Revised European rules for sustainable funds leave “room for greenwashing” due to weak basic criteria, limited exclusions and an absence of engagement-related requirements in its new category for ‘transition’ investment vehicles.
Eurosif, which represents domestic European sustainable investment fora, said the European Commission’s proposed changes to the Sustainable Finance Disclosure Regulation (SFDR), laid the foundation for a more “fit-for-purpose framework” than the framework introduced in 2021.
But it said the removal of entity-level disclosures on principal adverse impacts and reduction in product-level disclosures could “further reduce comparability for investors”. Further, the lack of mandatory engagement-related requirements for the SFDR’s proposed new transition category “fails to incentivise meaningful decarbonisation efforts among investee companies”.

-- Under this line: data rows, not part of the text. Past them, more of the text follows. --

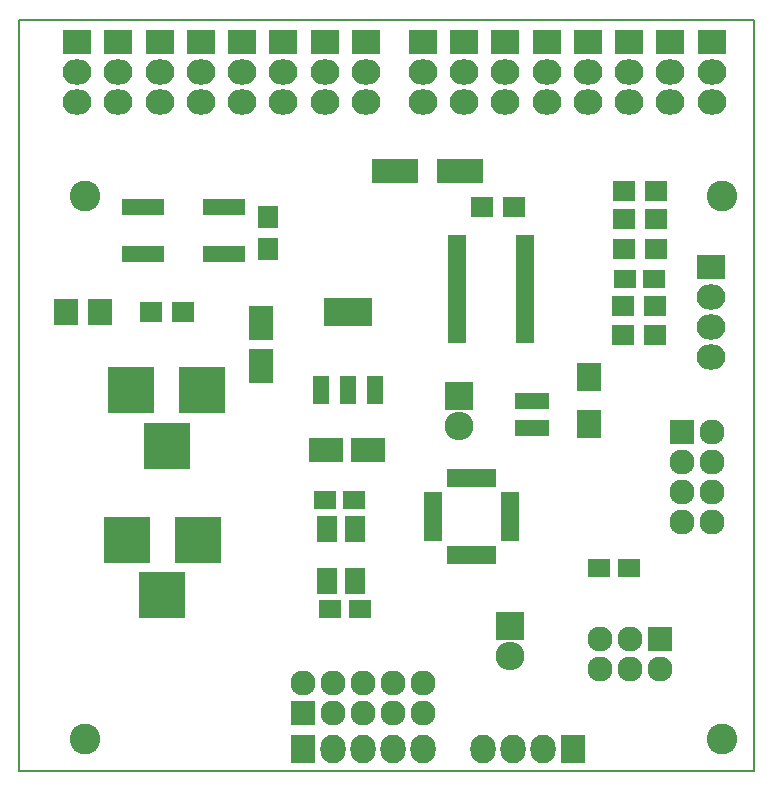
<source format=gts>
G04 #@! TF.FileFunction,Soldermask,Top*
%FSLAX46Y46*%
G04 Gerber Fmt 4.6, Leading zero omitted, Abs format (unit mm)*
G04 Created by KiCad (PCBNEW 4.0.1-stable) date 6/25/2016 6:01:51 PM*
%MOMM*%
G01*
G04 APERTURE LIST*
%ADD10C,0.100000*%
%ADD11C,0.150000*%
%ADD12C,2.600000*%
%ADD13R,2.000200X3.000960*%
%ADD14R,3.000960X2.000200*%
%ADD15R,2.000000X2.400000*%
%ADD16R,1.900000X1.650000*%
%ADD17R,3.999180X2.000200*%
%ADD18R,1.997660X2.200860*%
%ADD19R,1.600000X0.680000*%
%ADD20R,0.680000X1.600000*%
%ADD21R,2.940000X1.421080*%
%ADD22R,3.900120X3.900120*%
%ADD23R,2.432000X2.432000*%
%ADD24O,2.432000X2.432000*%
%ADD25R,2.127200X2.432000*%
%ADD26O,2.127200X2.432000*%
%ADD27R,2.127200X2.127200*%
%ADD28O,2.127200X2.127200*%
%ADD29R,1.500000X0.800000*%
%ADD30R,3.600000X1.400000*%
%ADD31R,1.799540X2.200860*%
%ADD32R,2.432000X2.127200*%
%ADD33O,2.432000X2.127200*%
%ADD34R,1.700000X1.900000*%
%ADD35R,1.900000X1.700000*%
%ADD36R,4.057600X2.432000*%
%ADD37R,1.416000X2.432000*%
G04 APERTURE END LIST*
D10*
D11*
X209804000Y-96139000D02*
X211328000Y-96139000D01*
X209804000Y-32512000D02*
X211328000Y-32512000D01*
X149098000Y-96139000D02*
X209804000Y-96139000D01*
X209804000Y-32512000D02*
X149098000Y-32512000D01*
X211328000Y-32512000D02*
X211328000Y-96139000D01*
X149098000Y-96139000D02*
X149098000Y-32512000D01*
D12*
X154686000Y-93408500D03*
D13*
X169545000Y-58206640D03*
X169545000Y-61808360D03*
D14*
X178648360Y-68961000D03*
X175046640Y-68961000D03*
D15*
X197358000Y-66770000D03*
X197358000Y-62770000D03*
D16*
X202862500Y-54483000D03*
X200362500Y-54483000D03*
D17*
X186392820Y-45339000D03*
X180891180Y-45339000D03*
D18*
X153075640Y-57213500D03*
X155915360Y-57213500D03*
D19*
X184138500Y-72799000D03*
X184138500Y-73299000D03*
X184138500Y-73799000D03*
X184138500Y-74299000D03*
X184138500Y-74799000D03*
X184138500Y-75299000D03*
X184138500Y-75799000D03*
X184138500Y-76299000D03*
D20*
X185638500Y-77799000D03*
X186138500Y-77799000D03*
X186638500Y-77799000D03*
X187138500Y-77799000D03*
X187638500Y-77799000D03*
X188138500Y-77799000D03*
X188638500Y-77799000D03*
X189138500Y-77799000D03*
D19*
X190638500Y-76299000D03*
X190638500Y-75799000D03*
X190638500Y-75299000D03*
X190638500Y-74799000D03*
X190638500Y-74299000D03*
X190638500Y-73799000D03*
X190638500Y-73299000D03*
X190638500Y-72799000D03*
D20*
X189138500Y-71299000D03*
X188638500Y-71299000D03*
X188138500Y-71299000D03*
X187638500Y-71299000D03*
X187138500Y-71299000D03*
X186638500Y-71299000D03*
X186138500Y-71299000D03*
X185638500Y-71299000D03*
D21*
X192468500Y-67058540D03*
X192468500Y-64767460D03*
D22*
X164569140Y-63881000D03*
X158569660Y-63881000D03*
X161569400Y-68580000D03*
D23*
X190627000Y-83820000D03*
D24*
X190627000Y-86360000D03*
D22*
X164188140Y-76517500D03*
X158188660Y-76517500D03*
X161188400Y-81216500D03*
D23*
X186309000Y-64389000D03*
D24*
X186309000Y-66929000D03*
D25*
X173101000Y-94234000D03*
D26*
X175641000Y-94234000D03*
X178181000Y-94234000D03*
X180721000Y-94234000D03*
X183261000Y-94234000D03*
D25*
X195961000Y-94234000D03*
D26*
X193421000Y-94234000D03*
X190881000Y-94234000D03*
X188341000Y-94234000D03*
D27*
X203327000Y-84899500D03*
D28*
X203327000Y-87439500D03*
X200787000Y-84899500D03*
X200787000Y-87439500D03*
X198247000Y-84899500D03*
X198247000Y-87439500D03*
D29*
X186189500Y-51083500D03*
X186189500Y-51733500D03*
X186189500Y-52383500D03*
X186189500Y-53033500D03*
X186189500Y-53683500D03*
X186189500Y-54333500D03*
X186189500Y-54983500D03*
X186189500Y-55633500D03*
X186189500Y-56283500D03*
X186189500Y-56933500D03*
X186189500Y-57583500D03*
X186189500Y-58233500D03*
X186189500Y-58883500D03*
X186189500Y-59533500D03*
X191889500Y-59533500D03*
X191889500Y-58883500D03*
X191889500Y-58233500D03*
X191889500Y-57583500D03*
X191889500Y-56933500D03*
X191889500Y-56283500D03*
X191889500Y-55633500D03*
X191889500Y-54983500D03*
X191889500Y-54333500D03*
X191889500Y-53683500D03*
X191889500Y-53033500D03*
X191889500Y-52383500D03*
X191889500Y-51733500D03*
X191889500Y-51083500D03*
D30*
X159604500Y-52355500D03*
X166404500Y-52355500D03*
X166404500Y-48355500D03*
X159604500Y-48355500D03*
D31*
X177538380Y-79987140D03*
X177538380Y-75587860D03*
X175140620Y-75587860D03*
X175140620Y-79987140D03*
D32*
X207645000Y-53467000D03*
D33*
X207645000Y-56007000D03*
X207645000Y-58547000D03*
X207645000Y-61087000D03*
D32*
X174942500Y-34417000D03*
D33*
X174942500Y-36957000D03*
X174942500Y-39497000D03*
D32*
X178435000Y-34417000D03*
D33*
X178435000Y-36957000D03*
X178435000Y-39497000D03*
D32*
X171450000Y-34417000D03*
D33*
X171450000Y-36957000D03*
X171450000Y-39497000D03*
D32*
X167957500Y-34417000D03*
D33*
X167957500Y-36957000D03*
X167957500Y-39497000D03*
D32*
X164465000Y-34417000D03*
D33*
X164465000Y-36957000D03*
X164465000Y-39497000D03*
D32*
X160972500Y-34417000D03*
D33*
X160972500Y-36957000D03*
X160972500Y-39497000D03*
D32*
X157480000Y-34417000D03*
D33*
X157480000Y-36957000D03*
X157480000Y-39497000D03*
D32*
X153987500Y-34417000D03*
D33*
X153987500Y-36957000D03*
X153987500Y-39497000D03*
D32*
X207708500Y-34417000D03*
D33*
X207708500Y-36957000D03*
X207708500Y-39497000D03*
D32*
X204216000Y-34417000D03*
D33*
X204216000Y-36957000D03*
X204216000Y-39497000D03*
D32*
X200723500Y-34417000D03*
D33*
X200723500Y-36957000D03*
X200723500Y-39497000D03*
D32*
X197231000Y-34417000D03*
D33*
X197231000Y-36957000D03*
X197231000Y-39497000D03*
D32*
X193738500Y-34417000D03*
D33*
X193738500Y-36957000D03*
X193738500Y-39497000D03*
D32*
X190246000Y-34417000D03*
D33*
X190246000Y-36957000D03*
X190246000Y-39497000D03*
D32*
X186753500Y-34417000D03*
D33*
X186753500Y-36957000D03*
X186753500Y-39497000D03*
D32*
X183261000Y-34417000D03*
D33*
X183261000Y-36957000D03*
X183261000Y-39497000D03*
D34*
X170180000Y-49196000D03*
X170180000Y-51896000D03*
D16*
X174962500Y-73152000D03*
X177462500Y-73152000D03*
X177907000Y-82359500D03*
X175407000Y-82359500D03*
X200703500Y-78930500D03*
X198203500Y-78930500D03*
D35*
X160257500Y-57213500D03*
X162957500Y-57213500D03*
X200199000Y-56769000D03*
X202899000Y-56769000D03*
X200199000Y-59182000D03*
X202899000Y-59182000D03*
X188261000Y-48387000D03*
X190961000Y-48387000D03*
X202962500Y-49403000D03*
X200262500Y-49403000D03*
X202962500Y-51943000D03*
X200262500Y-51943000D03*
X203026000Y-46990000D03*
X200326000Y-46990000D03*
D27*
X173101000Y-91186000D03*
D28*
X173101000Y-88646000D03*
X175641000Y-91186000D03*
X175641000Y-88646000D03*
X178181000Y-91186000D03*
X178181000Y-88646000D03*
X180721000Y-91186000D03*
X180721000Y-88646000D03*
X183261000Y-91186000D03*
X183261000Y-88646000D03*
D27*
X205168500Y-67373500D03*
D28*
X207708500Y-67373500D03*
X205168500Y-69913500D03*
X207708500Y-69913500D03*
X205168500Y-72453500D03*
X207708500Y-72453500D03*
X205168500Y-74993500D03*
X207708500Y-74993500D03*
D36*
X176911000Y-57213500D03*
D37*
X176911000Y-63817500D03*
X179197000Y-63817500D03*
X174625000Y-63817500D03*
D12*
X208597500Y-93408500D03*
X154686000Y-47434500D03*
X208597500Y-47434500D03*
M02*

</source>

The commission’s review of SFDR is aimed at providing greater clarity for investors and simplifying requirements for suppliers, partly by replacing disclosure requirements with product categories for ‘ESG basics’, ‘sustainable’, and ‘transition’ funds. Funds in the sustainable and transition categories must invest a minimum 70% in assets that contribute positively to their stated objectives.
The commission’s proposals differ from a draft leaked two weeks ago which allowed alternative investment funds marketed only to professional investors to opt out of SFDR.
The change of approach could force providers to curtail meaningful sustainability disclosures or “fundamentally restructure products to fit rigid new categories”, said Phil Bartram, Partner at Travers Smith. “Such a move is likely to drive a ‘herding’ effect into the least demanding category, undermining differentiation and innovation.”
Although the proposals are subject to revision and amendment by the EU co-legislators – the European Parliament and Council of the EU – providers of ‘green funds’ are expected to review existing Article 8 and 9 funds rapidly and map them to the new SFDR categories to minimise disruption and maintain client confidence.
“Asset managers face non-negligible transition costs as they reclassify funds, analyse portfolios and adapt internal processes. And while the new categories set clearer expectations, there is still a large element of subjectivity,” said Tom Willman, Regulatory Lead at data provider Clarity AI. “It remains to be seen how far they will go in protecting consumers and reducing greenwashing.”